| Task item |
Output the entries as they appear, skipping images.

| Exercise inputs |
□ □ □ □ □

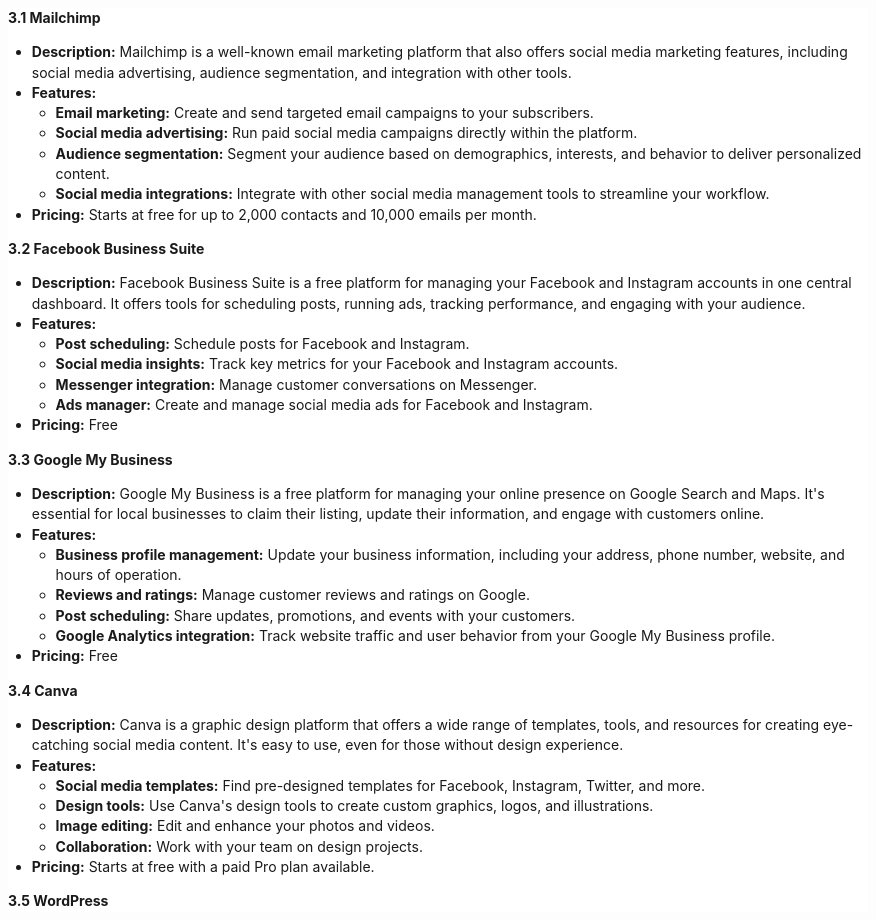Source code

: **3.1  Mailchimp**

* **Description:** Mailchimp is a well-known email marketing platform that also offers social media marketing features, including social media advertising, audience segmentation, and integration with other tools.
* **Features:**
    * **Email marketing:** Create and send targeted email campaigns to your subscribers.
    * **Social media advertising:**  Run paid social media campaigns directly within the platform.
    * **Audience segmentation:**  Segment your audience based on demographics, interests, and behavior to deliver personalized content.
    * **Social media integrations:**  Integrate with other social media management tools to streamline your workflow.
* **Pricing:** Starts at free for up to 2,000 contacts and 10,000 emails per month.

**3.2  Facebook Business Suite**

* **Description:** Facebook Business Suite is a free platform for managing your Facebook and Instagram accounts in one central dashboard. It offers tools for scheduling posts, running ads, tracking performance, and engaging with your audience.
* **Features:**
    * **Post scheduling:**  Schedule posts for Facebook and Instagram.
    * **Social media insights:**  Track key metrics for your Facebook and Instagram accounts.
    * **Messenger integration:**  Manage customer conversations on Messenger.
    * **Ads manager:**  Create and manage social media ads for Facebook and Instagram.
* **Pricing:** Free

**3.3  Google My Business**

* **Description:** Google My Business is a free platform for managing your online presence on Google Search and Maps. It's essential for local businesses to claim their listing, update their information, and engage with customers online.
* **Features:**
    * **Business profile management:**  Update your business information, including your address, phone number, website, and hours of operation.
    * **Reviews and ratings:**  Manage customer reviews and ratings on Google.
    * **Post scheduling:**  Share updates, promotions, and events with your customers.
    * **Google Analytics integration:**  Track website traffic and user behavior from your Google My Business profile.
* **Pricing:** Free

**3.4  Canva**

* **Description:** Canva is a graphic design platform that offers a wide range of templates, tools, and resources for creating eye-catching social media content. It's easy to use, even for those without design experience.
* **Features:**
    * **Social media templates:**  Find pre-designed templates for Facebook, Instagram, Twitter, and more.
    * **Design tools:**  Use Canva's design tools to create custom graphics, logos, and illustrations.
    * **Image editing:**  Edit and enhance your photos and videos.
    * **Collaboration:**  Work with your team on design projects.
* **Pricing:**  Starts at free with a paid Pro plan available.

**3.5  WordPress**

□ □ □ □ □

| Your solution |
Source code

: **3.1  Mailchimp**

* **Description:** Mailchimp is a well-known email marketing platform that also offers social media marketing features, including social media advertising, audience segmentation, and integration with other tools.
* **Features:**
    * **Email marketing:** Create and send targeted email campaigns to your subscribers.
    * **Social media advertising:**  Run paid social media campaigns directly within the platform.
    * **Audience segmentation:**  Segment your audience based on demographics, interests, and behavior to deliver personalized content.
    * **Social media integrations:**  Integrate with other social media management tools to streamline your workflow.
* **Pricing:** Starts at free for up to 2,000 contacts and 10,000 emails per month.

**3.2  Facebook Business Suite**

* **Description:** Facebook Business Suite is a free platform for managing your Facebook and Instagram accounts in one central dashboard. It offers tools for scheduling posts, running ads, tracking performance, and engaging with your audience.
* **Features:**
    * **Post scheduling:**  Schedule posts for Facebook and Instagram.
    * **Social media insights:**  Track key metrics for your Facebook and Instagram accounts.
    * **Messenger integration:**  Manage customer conversations on Messenger.
    * **Ads manager:**  Create and manage social media ads for Facebook and Instagram.
* **Pricing:** Free

**3.3  Google My Business**

* **Description:** Google My Business is a free platform for managing your online presence on Google Search and Maps. It's essential for local businesses to claim their listing, update their information, and engage with customers online.
* **Features:**
    * **Business profile management:**  Update your business information, including your address, phone number, website, and hours of operation.
    * **Reviews and ratings:**  Manage customer reviews and ratings on Google.
    * **Post scheduling:**  Share updates, promotions, and events with your customers.
    * **Google Analytics integration:**  Track website traffic and user behavior from your Google My Business profile.
* **Pricing:** Free

**3.4  Canva**

* **Description:** Canva is a graphic design platform that offers a wide range of templates, tools, and resources for creating eye-catching social media content. It's easy to use, even for those without design experience.
* **Features:**
    * **Social media templates:**  Find pre-designed templates for Facebook, Instagram, Twitter, and more.
    * **Design tools:**  Use Canva's design tools to create custom graphics, logos, and illustrations.
    * **Image editing:**  Edit and enhance your photos and videos.
    * **Collaboration:**  Work with your team on design projects.
* **Pricing:**  Starts at free with a paid Pro plan available.

**3.5  WordPress**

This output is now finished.